Human Rights Learning Program helps D.C. raise the minimum wage

Published: December 21, 2013

On December 17, the Washington, D.C. City Council officially approved an $11.50 minimum wage. The students from Ballou S.T.A.Y. High School who participated in AFSC’s Human Rights Learning Program played an important role in achieving this victory.  

Ballou S.T.A.Y High School is located in Ward 8, one of the most economically challenged sections of Washington, D.C. The Human Rights Learning Program works with young adults from Ballou who are preparing for the GED while finding ways to make ends meet with minimum wage jobs. They enthusiastically embraced the minimum wage campaign led by D.C. Jobs with Justice and its affiliates, including the AFSC-DC Peace and Economic Justice program.

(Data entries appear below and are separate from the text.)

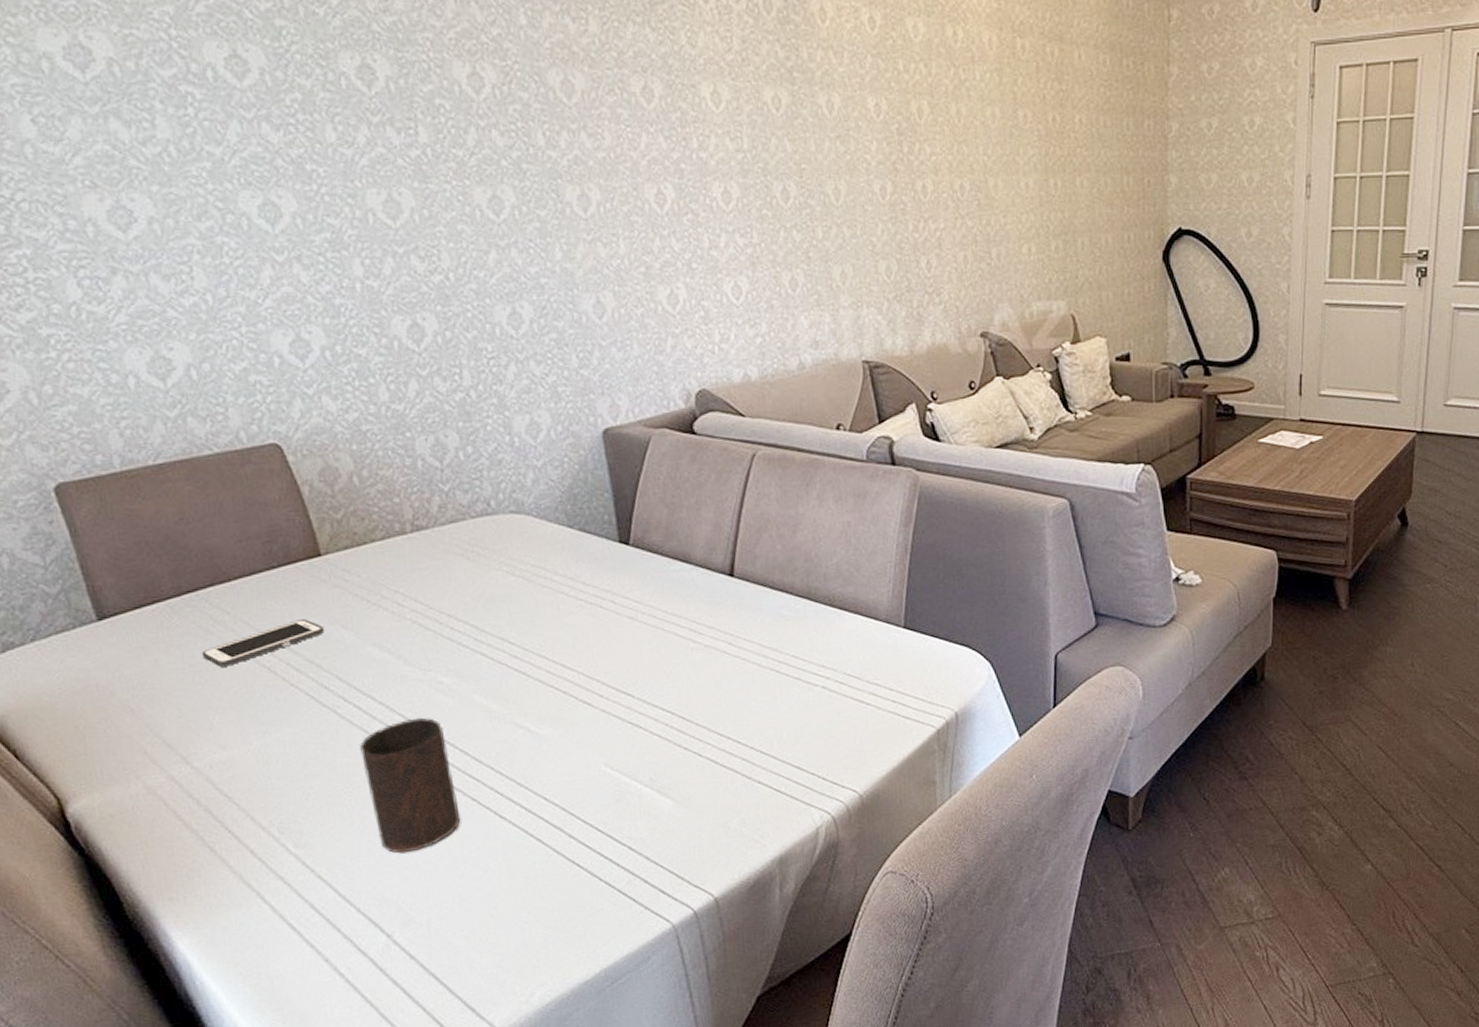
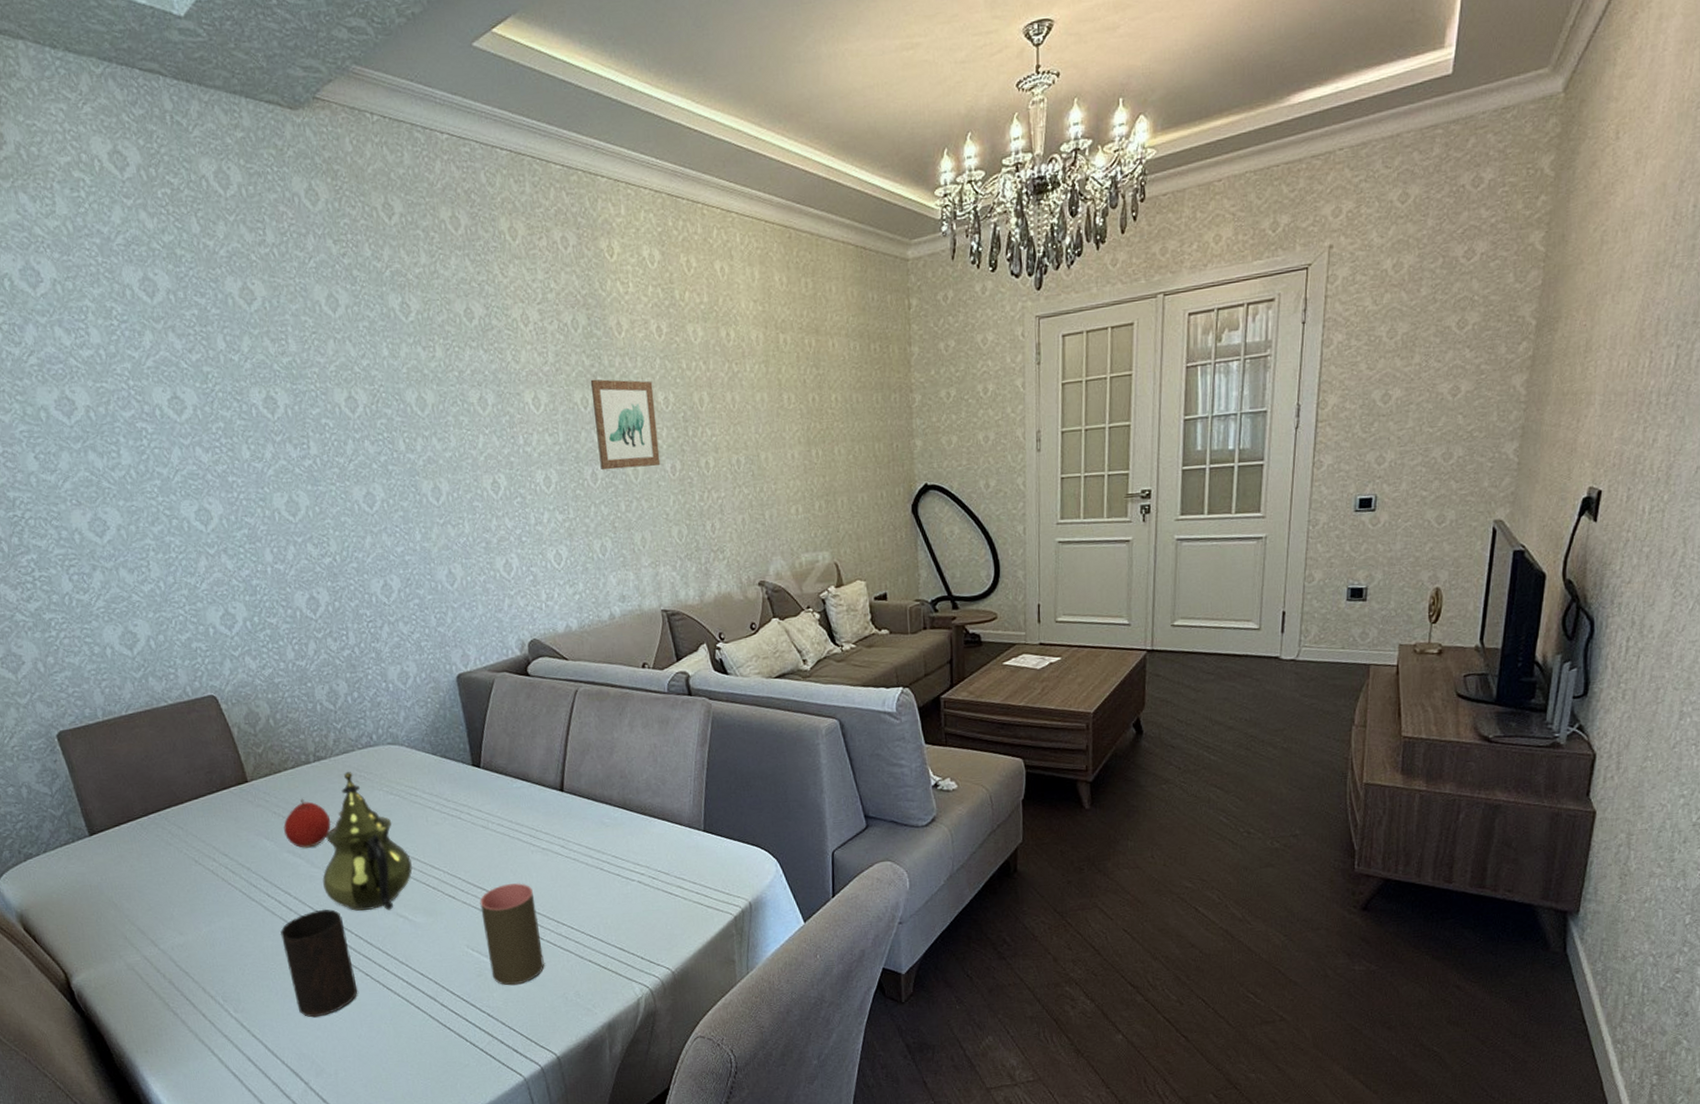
cell phone: present [201,619,324,667] -> none [163,832,252,871]
fruit: none [368,578,432,641] -> present [283,798,331,848]
teapot: none [418,546,538,720] -> present [322,772,413,911]
cup: none [623,687,702,813] -> present [479,883,545,986]
wall art: none [784,75,868,187] -> present [590,379,661,471]

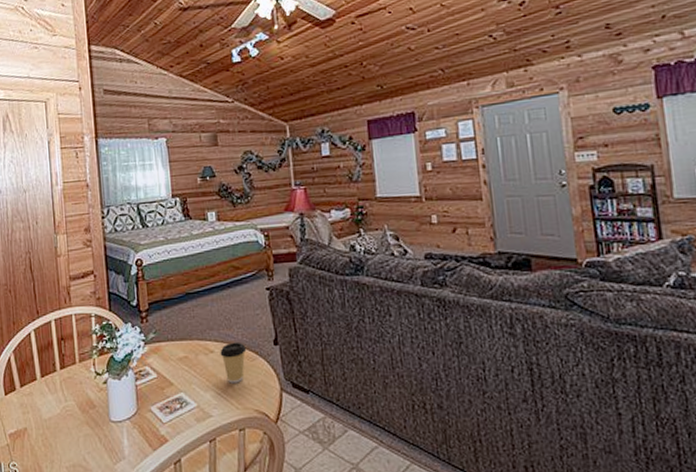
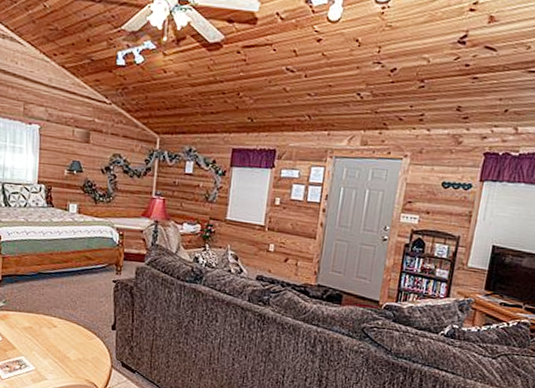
coffee cup: present [220,341,247,384] -> none [62,321,87,356]

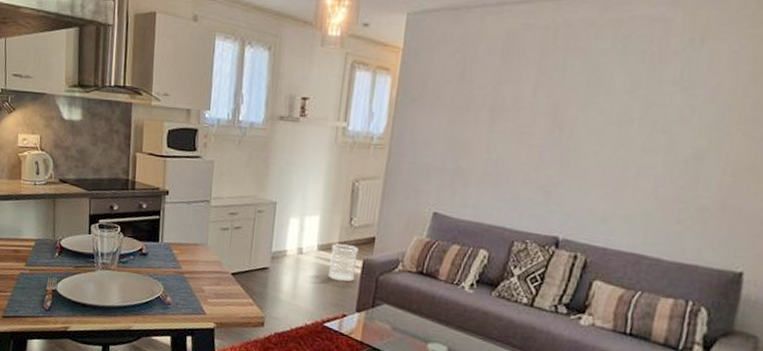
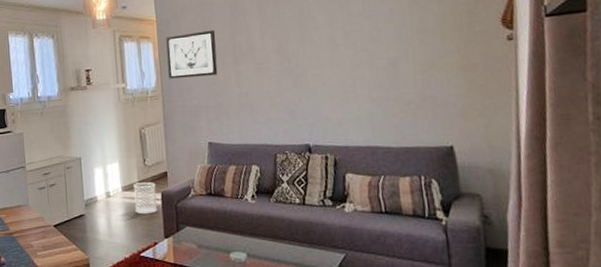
wall art: none [402,72,476,131] -> present [166,30,218,79]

Program participants chose the minimum wage as their human right project, framing the issue as a violation of article 23 of the Universal Declaration of Human Rights, Section 3, which states: “Everyone who works has the right to just and favorable remuneration ensuring for himself and his family an existence worthy of human dignity, and supplemented, if necessary, by other means of social protection.” They joined the city-wide campaign by distributing flyers at metro stations, making calls to their city council members, and educating other students about the importance of raising minimum wage in the District. It is with great satisfaction that they received the news of the passage of the bill. We celebrate with them and are proud to see our young people use the human rights framework as a tool to engage in social change.